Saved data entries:

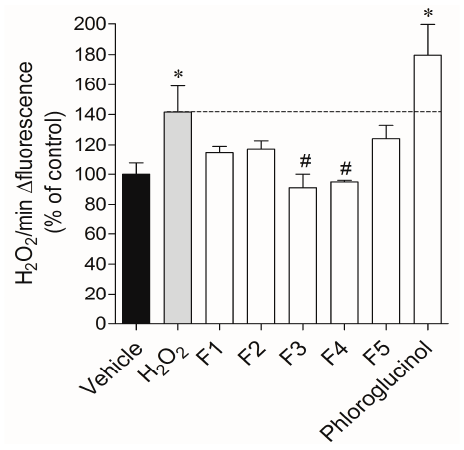
Figure 3. Real-time H 2 O 2 quantification on MCF-7 cells in the absence or presence of Fucus spiralis fractions (1 mg/mL; 24 h). Each column represents the mean ± standard error of the mean (SEM) of three or four independent experiments. Symbols represent statistically significant differences ( p < 0.05, ANOVA, Dunett’s test) when compared to: * vehicle and # to H 2 O 2 .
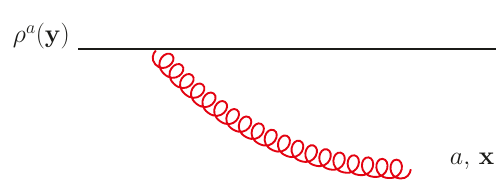
( x ) produced at transverse position x by a color P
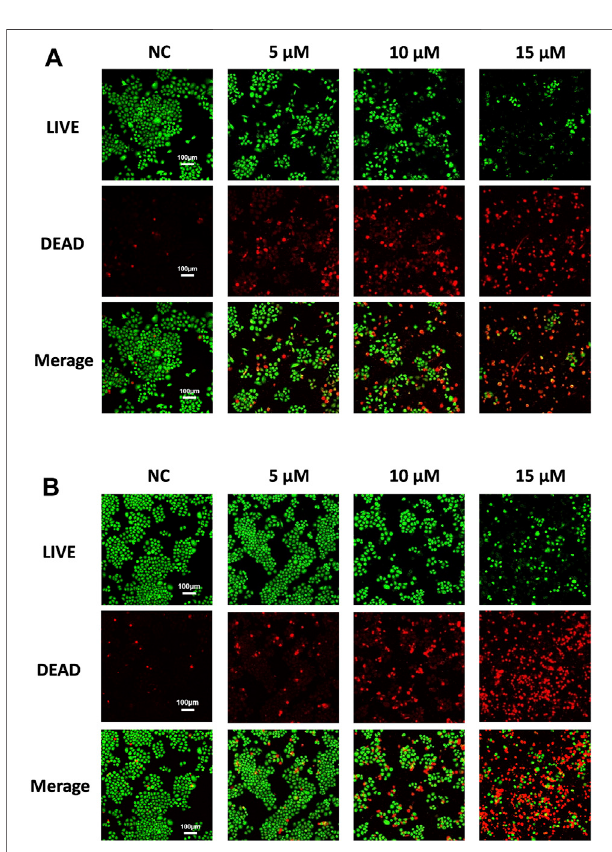
FIGURE 3 | Compound d17 suppresses H460 and A549 cancer cells. Fluorescence images of (A) H460 and (B) A549 cells exposed to compound d17 with indicated concentrations for 48 h and then stained with the red/ green kit; green indicates live cells, and red indicates dead cells.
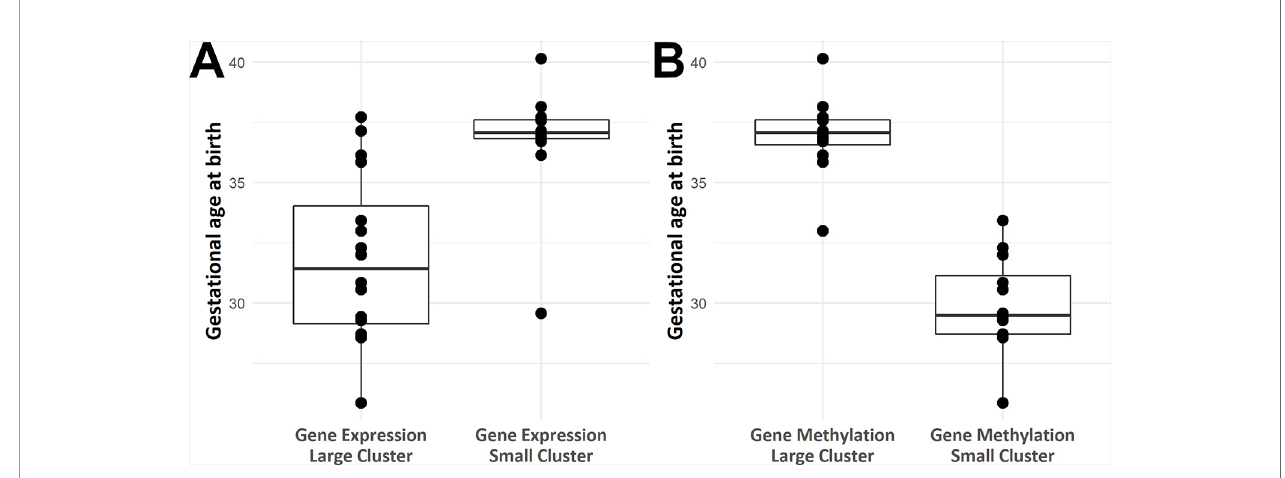
FIGURE 3 | Box plots of gestational age at birth according to IUGR samples position in hierarchical clustering based on methylomics (A) and transcriptomics (B)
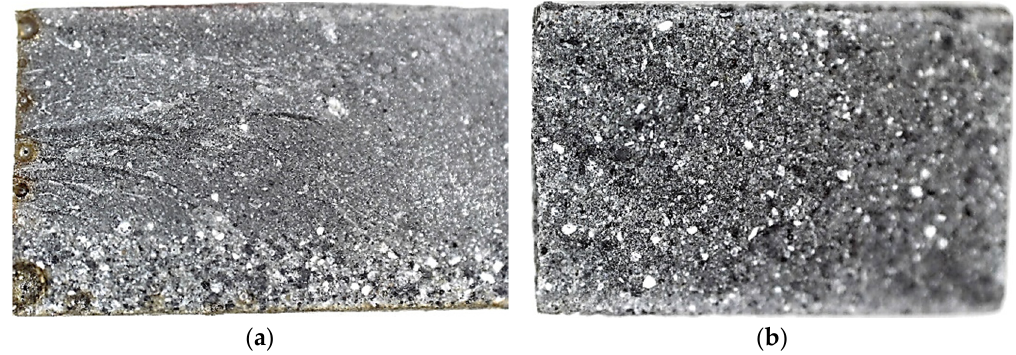
Figure 14. Cross ‐ sections of filled samples: ( a ) EP ‐ FA25; ( b ) EP ‐ FA50. The correlation of wear values at impingement angles of 45° and 90° with elasticity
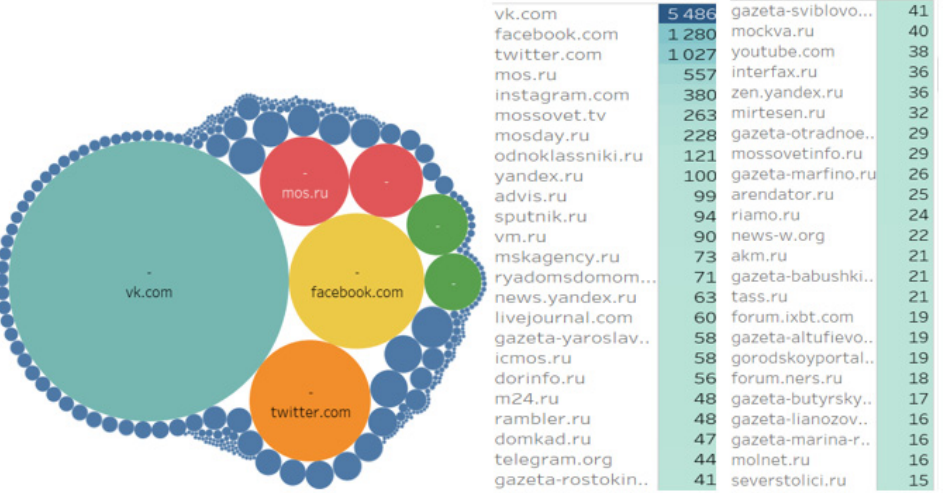
Figure 3. Rating of digital platforms by popularity among the actors.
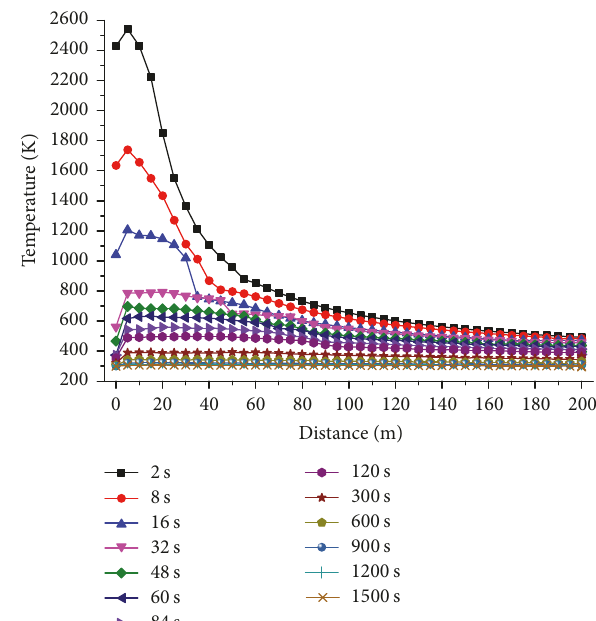
Figure 8: Spatial distribution of temperature in the blocked tunnel at different times.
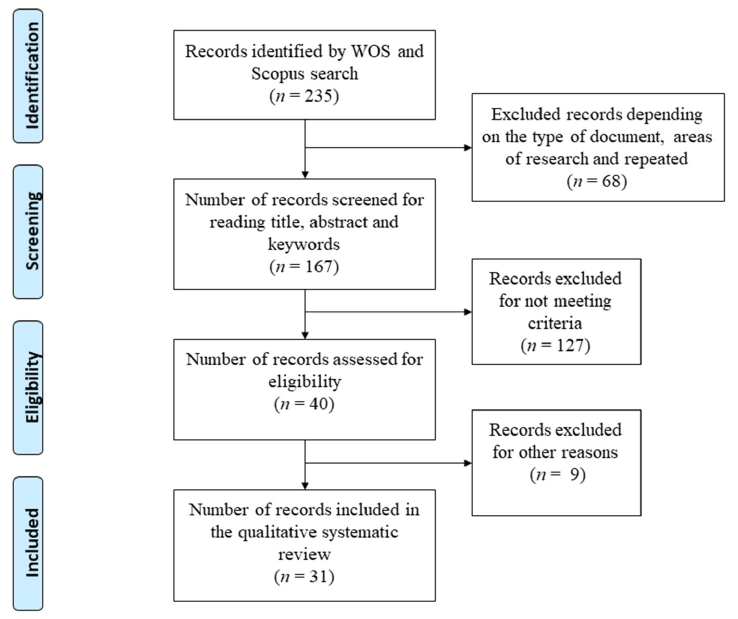
Figure 1. Flowchart of research paper selection.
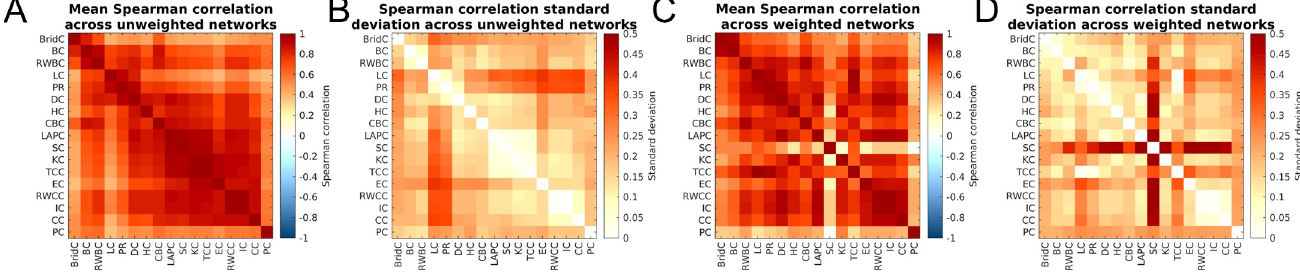
Fig 3. Mean and standard deviation of between-network CMCs. Panels A and B show the between-network CMC mean and standard deviation for unweighted measures, respectively. Panels C and D show the between-network CMCs mean and standard deviation for weighted measures, respectively.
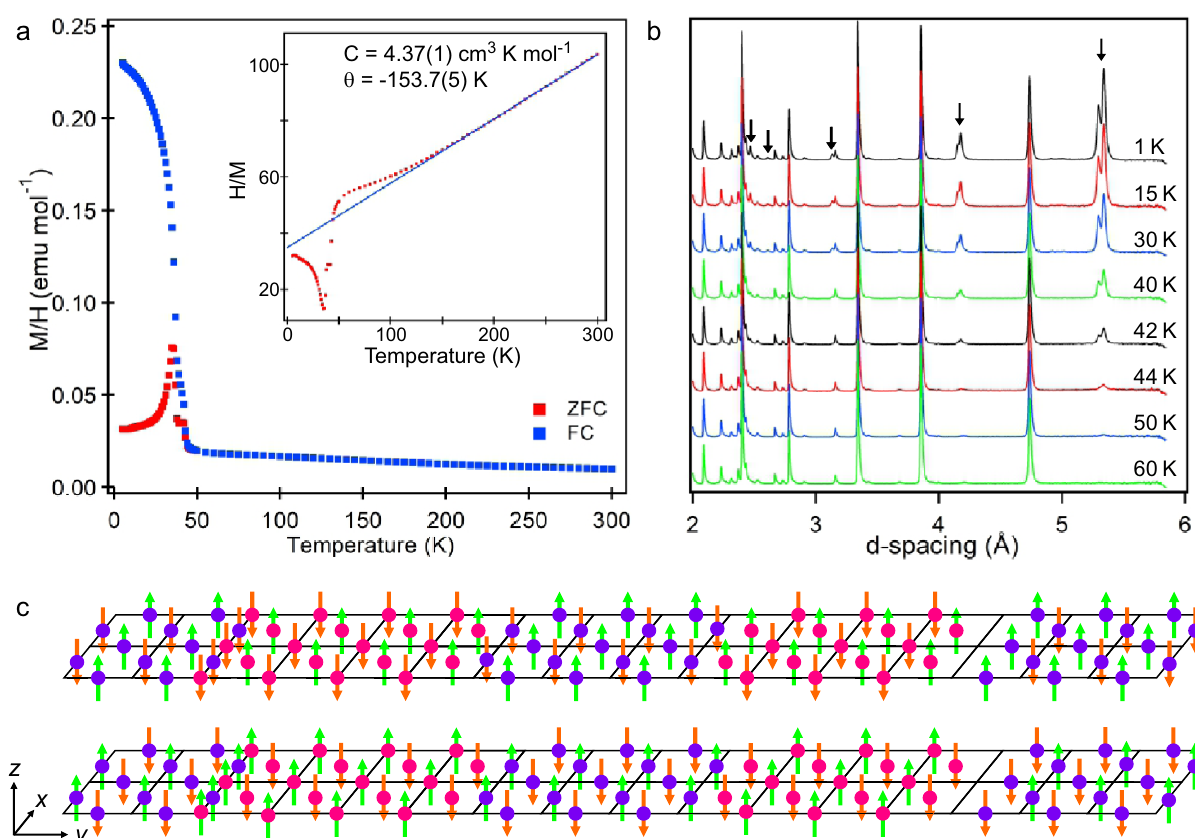
Fig. 3 Magnetic behaviour of MnSrTa 2 O 7. a Zero- fi eld-cooled and fi eld-cooled magnetisation data collected from MnSrTa 2 O 7 , the inset shows the fi t to the Curie – Weiss law in the range 150 < T /K < 300. b NPD data collected at indicated temperatures from MnSrTa 2 O 7 . Arrows mark magnetic scattering peaks. c The re fi ned magnetic structure of MnSrTa 2 O 7 . Pink and purple spheres represent Mn cations using the colour scheme from Fig. 2, green and orange arrows indicate the direction of the ordered magnetic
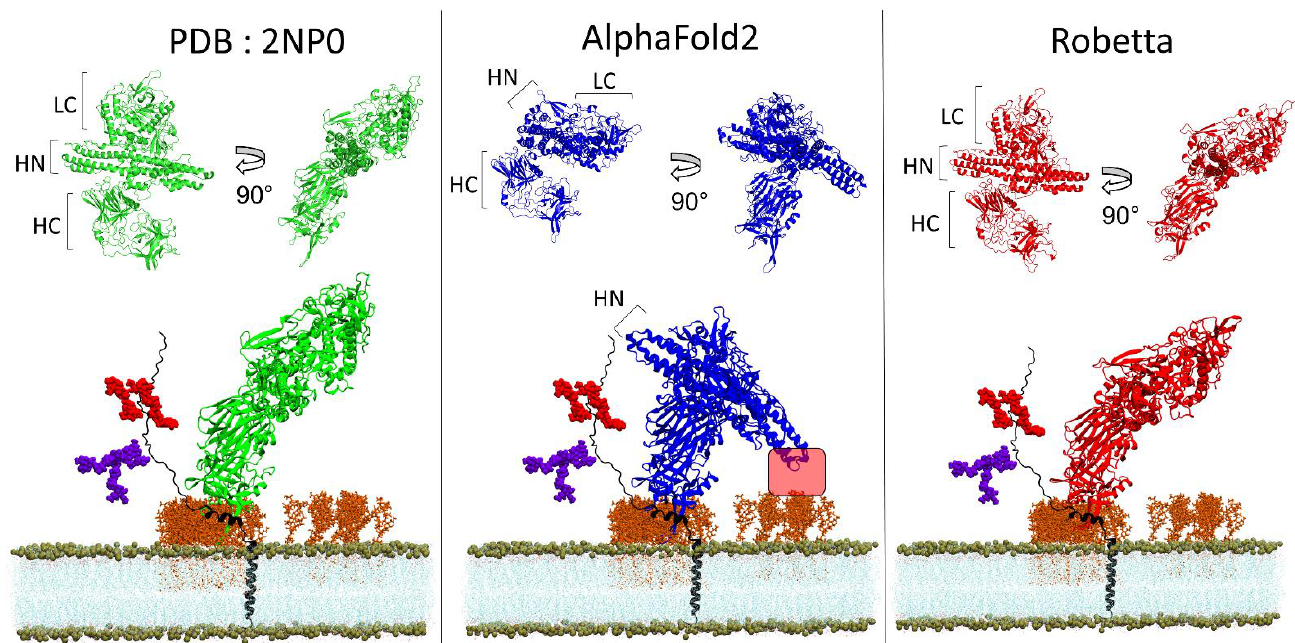
Figure 6. Structural comparison of the spatial organization of the domains of botulinum neurotoxin B obtained from Xray diffraction (PDB: 2NP0) ( left ), AlphaFold2 ( middle ) and Robetta ( right ) and molecular modeling of each structure with its membrane receptor human synaptotagmin 1 in a neural membrane context. The toxin receptor h-SYT1 is depicted as cartoon colored in black. The phosphate atom of each POPC lipids is shown as brown spheres. The GT1b molecules are represented as orange sticks, the lipid tails of POPC molecules are shown as thin blue lines and the N-glycan and O-glycan of h-SYT1 are depicted as purple and red spheres respectively.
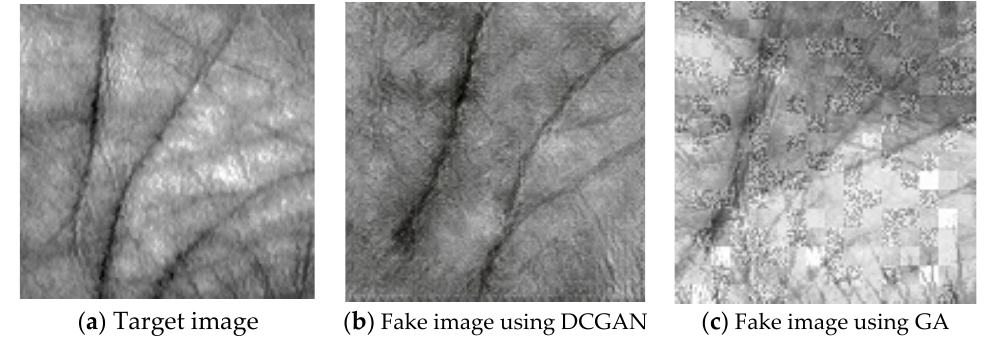
Figure 8. Image samples in three image sets.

- _Task instructions_
Show all lines above that contain "samples".

- _Expected answer_
FIGURE 3 | Box plots of gestational age at birth according to IUGR samples position in hierarchical clustering based on methylomics (A) and transcriptomics (B)
Figure 14. Cross ‐ sections of filled samples: ( a ) EP ‐ FA25; ( b ) EP ‐ FA50. The correlation of wear values at impingement angles of 45° and 90° with elasticity
Figure 8. Image samples in three image sets.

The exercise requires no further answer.